Keep links and discard rest from page sourcecode.

  • How I can keep links similar to this

    and delete rest of source code?
    Source code text file have 55 links similar like.

  • @Ravi-K ,

    Some questions:

    • Did you intend for that to be two separate lines (ie, you want to keep both normal URLs and filenames-with-extension) or was that meant to be a single line with the filename immediately after the trailing slash in the URL?
      • for the URL protocol, will they all be https://, or will there also be http://, ftp://, file://, irc://, or other such links?
      • if there really are links that are filename.ext, does it have to be able to recognize any .ext, or just .jpg, or just some small set of extensions (if the last choice, please list them)
    • The search/replace expression can be very different if there is only ever one link per line of text vs potentially needing to recognize multiple links in the same line

    If you follow the advice below and give us some more information (especially “before” and “after” data, with examples of data that will stay and data that will go), it will make it more likely that you will get an answer that meets your needs.

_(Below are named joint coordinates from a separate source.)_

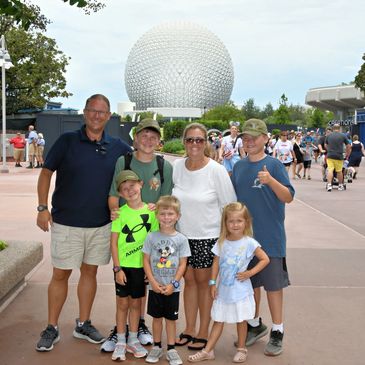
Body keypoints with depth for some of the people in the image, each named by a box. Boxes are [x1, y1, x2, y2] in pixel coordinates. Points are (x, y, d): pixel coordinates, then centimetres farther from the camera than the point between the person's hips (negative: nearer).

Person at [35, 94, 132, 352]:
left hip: (101, 224, 3)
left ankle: (83, 324, 27)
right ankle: (52, 328, 18)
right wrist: (43, 207, -8)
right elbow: (46, 173, -1)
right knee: (60, 274, 4)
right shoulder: (67, 141, -4)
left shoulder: (118, 147, 2)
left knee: (90, 272, 13)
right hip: (66, 222, -2)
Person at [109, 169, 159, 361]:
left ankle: (133, 340, 27)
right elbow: (114, 242, -8)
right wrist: (117, 268, -11)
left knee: (135, 303, 13)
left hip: (142, 265, 2)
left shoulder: (150, 211, -1)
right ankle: (121, 342, 21)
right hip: (123, 265, -2)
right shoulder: (120, 213, -8)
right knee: (122, 303, 7)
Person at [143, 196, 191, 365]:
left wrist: (173, 284, -12)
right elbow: (146, 261, -1)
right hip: (155, 286, 1)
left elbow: (182, 264, -4)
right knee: (157, 317, 12)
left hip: (172, 288, -1)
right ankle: (157, 347, 27)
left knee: (171, 318, 9)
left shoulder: (181, 239, -5)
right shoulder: (151, 237, -3)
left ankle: (171, 349, 20)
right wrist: (153, 282, -10)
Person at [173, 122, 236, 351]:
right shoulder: (177, 167, -2)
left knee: (204, 282, 8)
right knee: (189, 280, 13)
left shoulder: (216, 170, -13)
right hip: (183, 235, 4)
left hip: (208, 237, -3)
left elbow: (229, 206, -7)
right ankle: (189, 329, 28)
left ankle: (203, 333, 22)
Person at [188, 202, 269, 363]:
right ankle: (208, 351, 17)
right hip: (223, 289, 3)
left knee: (241, 320, 10)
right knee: (218, 320, 11)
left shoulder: (249, 243, -11)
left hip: (240, 291, -3)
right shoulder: (221, 242, -1)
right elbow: (216, 263, 4)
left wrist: (250, 273, -14)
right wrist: (213, 283, 1)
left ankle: (241, 349, 28)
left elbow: (265, 259, -7)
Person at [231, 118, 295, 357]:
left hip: (270, 238, -5)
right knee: (249, 282, 16)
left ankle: (277, 332, 20)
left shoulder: (274, 165, -8)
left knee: (273, 284, 5)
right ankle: (255, 325, 34)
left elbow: (288, 197, -16)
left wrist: (271, 180, -30)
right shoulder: (239, 167, 7)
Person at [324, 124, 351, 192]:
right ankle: (340, 186, 20)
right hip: (339, 156, -1)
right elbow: (348, 146, 6)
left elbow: (325, 145, 18)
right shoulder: (343, 136, 3)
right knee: (339, 171, 9)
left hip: (330, 156, 1)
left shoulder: (328, 136, 7)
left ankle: (329, 185, -15)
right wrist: (347, 155, 17)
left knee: (330, 170, -3)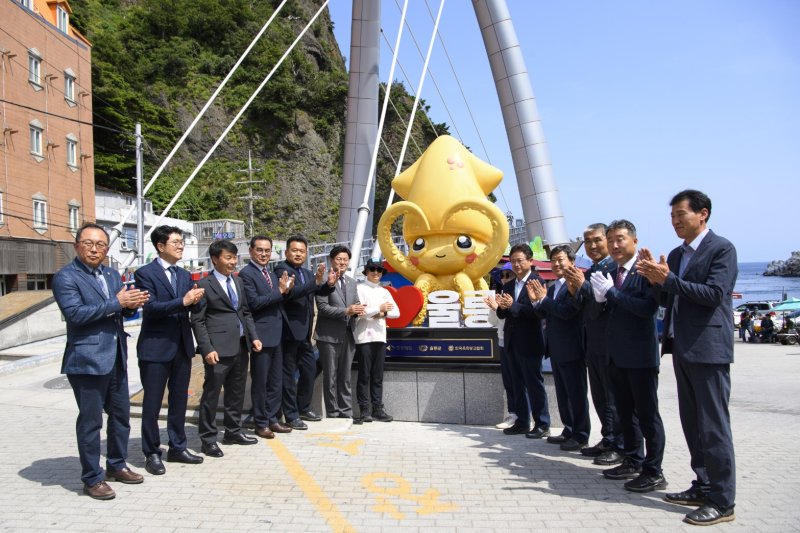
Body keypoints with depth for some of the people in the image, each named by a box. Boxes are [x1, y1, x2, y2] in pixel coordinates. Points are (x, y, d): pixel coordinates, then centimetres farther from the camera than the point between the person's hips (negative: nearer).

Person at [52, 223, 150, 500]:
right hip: (87, 360, -7)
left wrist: (132, 303, -9)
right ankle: (92, 478, 15)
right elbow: (75, 313, -21)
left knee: (121, 414, 16)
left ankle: (116, 466, 32)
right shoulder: (65, 277, -9)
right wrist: (116, 303, -21)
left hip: (116, 358, 7)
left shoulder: (112, 274, 13)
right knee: (90, 421, 2)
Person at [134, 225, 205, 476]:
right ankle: (152, 453, 17)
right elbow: (151, 307, -18)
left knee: (179, 401, 14)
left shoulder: (184, 275, 13)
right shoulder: (145, 273, -8)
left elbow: (190, 307, 9)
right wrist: (182, 301, -27)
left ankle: (177, 447, 27)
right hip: (156, 348, -6)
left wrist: (195, 299, -13)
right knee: (152, 404, 4)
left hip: (182, 347, 6)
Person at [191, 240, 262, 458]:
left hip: (241, 347, 7)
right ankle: (208, 439, 13)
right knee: (211, 394, 2)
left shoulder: (238, 282, 15)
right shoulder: (204, 285, -6)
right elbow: (198, 321, -9)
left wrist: (253, 336, 8)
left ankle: (233, 431, 31)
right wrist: (207, 349, -16)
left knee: (237, 392, 16)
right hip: (218, 349, -7)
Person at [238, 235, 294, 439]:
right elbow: (254, 302, -20)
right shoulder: (246, 274, -10)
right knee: (260, 382, 3)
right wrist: (279, 291, -17)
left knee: (276, 381, 14)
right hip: (261, 336, -8)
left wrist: (286, 290, -3)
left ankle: (272, 419, 25)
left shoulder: (272, 274, 16)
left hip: (276, 335, 8)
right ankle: (260, 423, 14)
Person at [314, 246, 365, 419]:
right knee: (330, 377, 3)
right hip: (329, 336, -6)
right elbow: (322, 307, -13)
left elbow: (355, 304, 15)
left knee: (345, 377, 12)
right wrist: (346, 311, -21)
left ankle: (346, 412, 19)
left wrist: (358, 310, -9)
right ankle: (333, 413, 12)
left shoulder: (352, 283, 15)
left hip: (348, 336, 6)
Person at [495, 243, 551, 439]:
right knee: (518, 385, 13)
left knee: (535, 384, 0)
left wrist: (513, 305, -26)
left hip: (530, 343, -7)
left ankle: (542, 425, 9)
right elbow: (502, 314, 11)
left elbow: (538, 311, -20)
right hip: (513, 342, 7)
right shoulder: (507, 286, 12)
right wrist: (501, 307, -11)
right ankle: (522, 422, 22)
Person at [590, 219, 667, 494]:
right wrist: (601, 299, -7)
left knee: (647, 413, 1)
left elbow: (648, 307, -25)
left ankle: (653, 472, 11)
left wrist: (611, 292, -21)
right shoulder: (610, 274, 12)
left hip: (640, 355, -8)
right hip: (617, 355, 8)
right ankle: (633, 462, 30)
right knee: (625, 412, 17)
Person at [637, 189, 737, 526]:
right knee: (692, 423, 15)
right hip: (683, 348, 8)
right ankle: (704, 487, 27)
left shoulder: (721, 249, -9)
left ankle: (722, 501, 7)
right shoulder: (676, 254, 14)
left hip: (708, 349, -8)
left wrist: (668, 279, -21)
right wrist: (656, 279, -4)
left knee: (713, 426, -3)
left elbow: (714, 294, -20)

But I will start by showing what I would do under one such circumstance

    If I were solving this problem for just https://... links, where they may or may not be more than one link per line, I would probably do it as a multi-step process

    1. get them onto lines by themselves: open Search > Replace dialog:
      FIND = https://[^\s()<>'"]* – assume that spaces, tabs, newlines, parentheses, angle brackets, and double or single quotes will all end a URL
      REPLACE = \r\n$0\r\n – put CRLF newlines on both sides of the matched link
      SEARCH MODE = regular expression
    2. Get rid of everything but those URLs-on-a-line: Search > Mark dialog (or if it is still open, just go to the Mark tab of the Replace dialog you were already in
      FIND = ^https://[^\s()<>'"]*$
      BOOKMARK LINE = enabled
      MARK ALL
      Search > Bookmark > Remove unmarked lines

    Given the number of open questions about your data, I doubt that will immediately solve your problem. But it would be my first step. I recommend figuring out how all the pieces of my recommendation worked, and trying to tweak them to match your actual data. If you have trouble, follow the advice below, share what you tried and why you thought it would work when you tweaked my regular expressions, and ask specific questions.